GA usually comes from a Google-domain. Implementing GA on one of your properties always means using 3rd-party cookies (as long as you not configure some CNAME-records to point your own 1st party tracking domain to GA's tracking domain). Where the script is being executed does not matter in this case, the script is just building the tracking request to the tracking app.
In my opinion, cookies on cross-site requests (third-party cookies) should be sent to web servers under a different request header, since they're semantically different (do not necessarily imply user authorization and intent) from cookies attached to a request initiated by the user from a first-party page.
I thought "third-party cookies" generally referred to cookies that were set in a third-party context. Whereas you're talking about cookies being read in a third-party context.
What is a scenario that would illustrate the difference? On paper third party cookie just means “any cookie from another domain”. How would you read another domain’s cookie without some feature that explicitly allows it, like the Chrome feature in question?
It's a very tough pill to swallow and is absolutely going to break a lot of web content. There's just no way around that. And there are very few things that are worth breaking the web over.
This is probably one of them. The security benefits of this change are very, very high. It's fixing something that arguably was broken since the introduction of cookies.
I am, as a rule, fairly skeptical when Chrome/Chromium devs say they're going to break something for security. Usually I think they're wrong, this time I think they're right, and I'm grateful that they've pushed for the change.

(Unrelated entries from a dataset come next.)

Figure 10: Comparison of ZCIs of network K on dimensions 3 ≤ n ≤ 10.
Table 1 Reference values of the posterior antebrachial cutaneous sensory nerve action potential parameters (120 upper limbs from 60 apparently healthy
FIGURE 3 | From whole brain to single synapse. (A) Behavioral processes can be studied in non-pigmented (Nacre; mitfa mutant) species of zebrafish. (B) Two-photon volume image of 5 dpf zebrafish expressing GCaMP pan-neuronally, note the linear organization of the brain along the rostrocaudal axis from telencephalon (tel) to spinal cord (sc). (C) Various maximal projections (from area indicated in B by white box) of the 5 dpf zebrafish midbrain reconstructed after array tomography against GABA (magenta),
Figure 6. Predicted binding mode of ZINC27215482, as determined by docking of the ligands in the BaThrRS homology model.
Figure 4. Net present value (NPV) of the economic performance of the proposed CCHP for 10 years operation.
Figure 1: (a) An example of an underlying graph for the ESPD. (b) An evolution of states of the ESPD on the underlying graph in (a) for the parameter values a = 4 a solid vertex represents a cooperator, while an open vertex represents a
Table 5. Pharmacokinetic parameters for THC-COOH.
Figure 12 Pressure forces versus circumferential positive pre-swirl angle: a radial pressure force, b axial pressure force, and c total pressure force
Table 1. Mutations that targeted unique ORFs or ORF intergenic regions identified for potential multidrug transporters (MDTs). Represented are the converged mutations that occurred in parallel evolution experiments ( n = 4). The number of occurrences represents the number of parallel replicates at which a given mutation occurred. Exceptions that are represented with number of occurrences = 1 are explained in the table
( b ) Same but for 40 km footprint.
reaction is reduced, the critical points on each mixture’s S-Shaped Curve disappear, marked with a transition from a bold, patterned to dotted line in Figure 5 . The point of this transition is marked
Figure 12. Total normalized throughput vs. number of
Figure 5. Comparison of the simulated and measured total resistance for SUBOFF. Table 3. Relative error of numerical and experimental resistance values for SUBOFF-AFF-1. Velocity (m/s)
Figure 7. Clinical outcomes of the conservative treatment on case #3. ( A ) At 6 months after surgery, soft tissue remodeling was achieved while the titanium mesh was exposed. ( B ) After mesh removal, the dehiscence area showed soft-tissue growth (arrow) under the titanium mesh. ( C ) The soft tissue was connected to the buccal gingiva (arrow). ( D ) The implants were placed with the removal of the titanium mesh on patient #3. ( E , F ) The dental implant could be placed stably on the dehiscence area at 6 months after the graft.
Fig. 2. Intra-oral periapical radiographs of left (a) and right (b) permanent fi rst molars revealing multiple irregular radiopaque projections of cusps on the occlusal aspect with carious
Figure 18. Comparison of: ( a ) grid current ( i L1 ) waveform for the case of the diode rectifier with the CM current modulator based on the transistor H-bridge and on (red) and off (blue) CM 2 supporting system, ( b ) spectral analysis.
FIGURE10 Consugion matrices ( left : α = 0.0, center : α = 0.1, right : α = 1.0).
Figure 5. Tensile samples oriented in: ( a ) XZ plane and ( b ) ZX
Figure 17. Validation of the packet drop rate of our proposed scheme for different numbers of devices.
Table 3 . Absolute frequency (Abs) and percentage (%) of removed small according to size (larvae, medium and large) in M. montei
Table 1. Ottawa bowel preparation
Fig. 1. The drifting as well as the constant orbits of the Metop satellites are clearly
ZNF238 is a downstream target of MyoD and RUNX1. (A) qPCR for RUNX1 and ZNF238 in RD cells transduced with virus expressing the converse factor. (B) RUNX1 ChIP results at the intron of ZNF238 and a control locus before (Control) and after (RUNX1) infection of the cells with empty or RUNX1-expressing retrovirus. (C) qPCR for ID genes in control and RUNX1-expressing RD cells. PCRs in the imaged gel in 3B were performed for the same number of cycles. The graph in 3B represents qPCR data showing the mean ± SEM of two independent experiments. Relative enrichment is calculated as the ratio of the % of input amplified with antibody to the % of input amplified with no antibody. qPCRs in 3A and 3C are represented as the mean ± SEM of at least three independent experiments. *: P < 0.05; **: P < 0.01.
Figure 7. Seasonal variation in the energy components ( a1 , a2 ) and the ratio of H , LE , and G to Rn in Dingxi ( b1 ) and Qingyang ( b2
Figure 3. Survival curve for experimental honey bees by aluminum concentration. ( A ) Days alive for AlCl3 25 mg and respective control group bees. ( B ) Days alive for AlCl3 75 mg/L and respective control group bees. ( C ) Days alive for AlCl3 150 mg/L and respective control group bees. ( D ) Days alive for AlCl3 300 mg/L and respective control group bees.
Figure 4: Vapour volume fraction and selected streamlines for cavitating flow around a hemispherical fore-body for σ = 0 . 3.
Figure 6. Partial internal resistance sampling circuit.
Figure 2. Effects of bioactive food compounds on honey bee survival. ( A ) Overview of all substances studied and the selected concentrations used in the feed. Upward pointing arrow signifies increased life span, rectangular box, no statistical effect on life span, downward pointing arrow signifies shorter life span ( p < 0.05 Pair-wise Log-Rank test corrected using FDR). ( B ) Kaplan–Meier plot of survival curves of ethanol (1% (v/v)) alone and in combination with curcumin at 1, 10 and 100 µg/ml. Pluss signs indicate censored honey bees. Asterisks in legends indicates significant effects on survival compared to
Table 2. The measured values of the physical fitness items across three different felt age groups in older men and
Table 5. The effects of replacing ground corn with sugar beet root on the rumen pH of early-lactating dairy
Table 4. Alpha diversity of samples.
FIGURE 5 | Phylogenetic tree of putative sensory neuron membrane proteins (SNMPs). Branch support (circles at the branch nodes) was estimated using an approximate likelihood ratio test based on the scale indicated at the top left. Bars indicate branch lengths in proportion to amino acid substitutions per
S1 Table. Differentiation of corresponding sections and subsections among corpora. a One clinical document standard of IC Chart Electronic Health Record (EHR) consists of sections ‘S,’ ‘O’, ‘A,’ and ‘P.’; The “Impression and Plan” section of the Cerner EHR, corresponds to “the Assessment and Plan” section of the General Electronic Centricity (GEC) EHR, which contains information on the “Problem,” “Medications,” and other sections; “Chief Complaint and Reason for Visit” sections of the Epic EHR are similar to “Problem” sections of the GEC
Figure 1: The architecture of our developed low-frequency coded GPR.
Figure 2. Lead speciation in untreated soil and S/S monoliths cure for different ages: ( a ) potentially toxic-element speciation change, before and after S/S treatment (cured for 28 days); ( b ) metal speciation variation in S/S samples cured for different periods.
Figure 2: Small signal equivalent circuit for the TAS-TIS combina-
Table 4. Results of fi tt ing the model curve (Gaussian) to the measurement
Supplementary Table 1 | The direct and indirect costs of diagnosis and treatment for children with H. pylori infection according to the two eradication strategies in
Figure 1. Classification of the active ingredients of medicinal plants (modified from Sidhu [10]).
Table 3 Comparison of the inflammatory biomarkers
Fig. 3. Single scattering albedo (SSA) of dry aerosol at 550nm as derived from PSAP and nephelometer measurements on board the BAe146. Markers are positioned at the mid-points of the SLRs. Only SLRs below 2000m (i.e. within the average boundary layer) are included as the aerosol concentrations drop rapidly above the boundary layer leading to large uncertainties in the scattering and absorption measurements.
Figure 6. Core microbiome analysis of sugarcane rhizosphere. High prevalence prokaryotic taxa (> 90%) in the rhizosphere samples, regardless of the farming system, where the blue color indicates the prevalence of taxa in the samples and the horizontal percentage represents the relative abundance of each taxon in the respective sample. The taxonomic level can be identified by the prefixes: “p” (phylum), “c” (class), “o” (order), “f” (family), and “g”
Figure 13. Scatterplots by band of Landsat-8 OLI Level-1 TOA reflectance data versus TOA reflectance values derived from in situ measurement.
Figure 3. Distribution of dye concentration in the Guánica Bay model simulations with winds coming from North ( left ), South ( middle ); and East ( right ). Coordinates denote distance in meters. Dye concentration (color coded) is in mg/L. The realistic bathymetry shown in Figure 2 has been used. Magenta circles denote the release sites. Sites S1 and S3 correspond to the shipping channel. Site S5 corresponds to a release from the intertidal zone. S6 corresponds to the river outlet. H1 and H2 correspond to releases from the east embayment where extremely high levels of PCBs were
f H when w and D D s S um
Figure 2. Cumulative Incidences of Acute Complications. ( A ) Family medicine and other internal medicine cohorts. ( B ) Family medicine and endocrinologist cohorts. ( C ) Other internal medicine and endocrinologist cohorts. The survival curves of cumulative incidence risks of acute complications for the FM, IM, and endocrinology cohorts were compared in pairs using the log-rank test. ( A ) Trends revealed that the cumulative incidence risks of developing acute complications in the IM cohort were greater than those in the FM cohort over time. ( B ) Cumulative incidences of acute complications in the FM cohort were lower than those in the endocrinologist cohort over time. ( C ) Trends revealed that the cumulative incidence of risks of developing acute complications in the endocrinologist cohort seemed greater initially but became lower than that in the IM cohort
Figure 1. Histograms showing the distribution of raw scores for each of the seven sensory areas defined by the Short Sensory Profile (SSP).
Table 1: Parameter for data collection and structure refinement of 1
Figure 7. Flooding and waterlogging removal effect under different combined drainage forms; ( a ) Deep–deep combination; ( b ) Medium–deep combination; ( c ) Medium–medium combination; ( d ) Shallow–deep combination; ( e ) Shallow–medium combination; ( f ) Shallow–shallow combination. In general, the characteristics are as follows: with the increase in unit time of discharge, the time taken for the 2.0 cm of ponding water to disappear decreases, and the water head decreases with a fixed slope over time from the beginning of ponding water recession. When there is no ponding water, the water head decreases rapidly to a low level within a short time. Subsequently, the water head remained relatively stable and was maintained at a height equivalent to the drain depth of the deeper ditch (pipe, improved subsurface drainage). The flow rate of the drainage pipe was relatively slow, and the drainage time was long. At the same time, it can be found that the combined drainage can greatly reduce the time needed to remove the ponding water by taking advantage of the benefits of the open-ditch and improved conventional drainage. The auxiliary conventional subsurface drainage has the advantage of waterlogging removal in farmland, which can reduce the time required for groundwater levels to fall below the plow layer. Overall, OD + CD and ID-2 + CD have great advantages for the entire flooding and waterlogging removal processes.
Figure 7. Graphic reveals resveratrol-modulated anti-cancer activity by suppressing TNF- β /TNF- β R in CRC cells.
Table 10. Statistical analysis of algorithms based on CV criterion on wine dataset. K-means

Also to the Chromium team's credit, they're taking the lead on something that they are 100% going to get criticized about. There are going to be some very angry threads about how they did it wrong, and how a 2020 release is too soon. I don't think the rollout has been perfect either, but... somebody has to do it. Once everything dies down, Firefox is going to implement the same changes, and no one will bat an eye because everyone will have already adjusted to Chrome. There's very little upside to being the browser that makes these changes first, but one of the browsers needs to do it first.
A nontrivial portion of our privacy/security problems on the web come from some fundamentally bad sandboxing; and frankly, cookies are badly sandboxed. This change makes the default at least a little better, and will immediately block a large number of CSRF attacks.
So, yeah. I get that it's annoying, but I'm with Google on this one.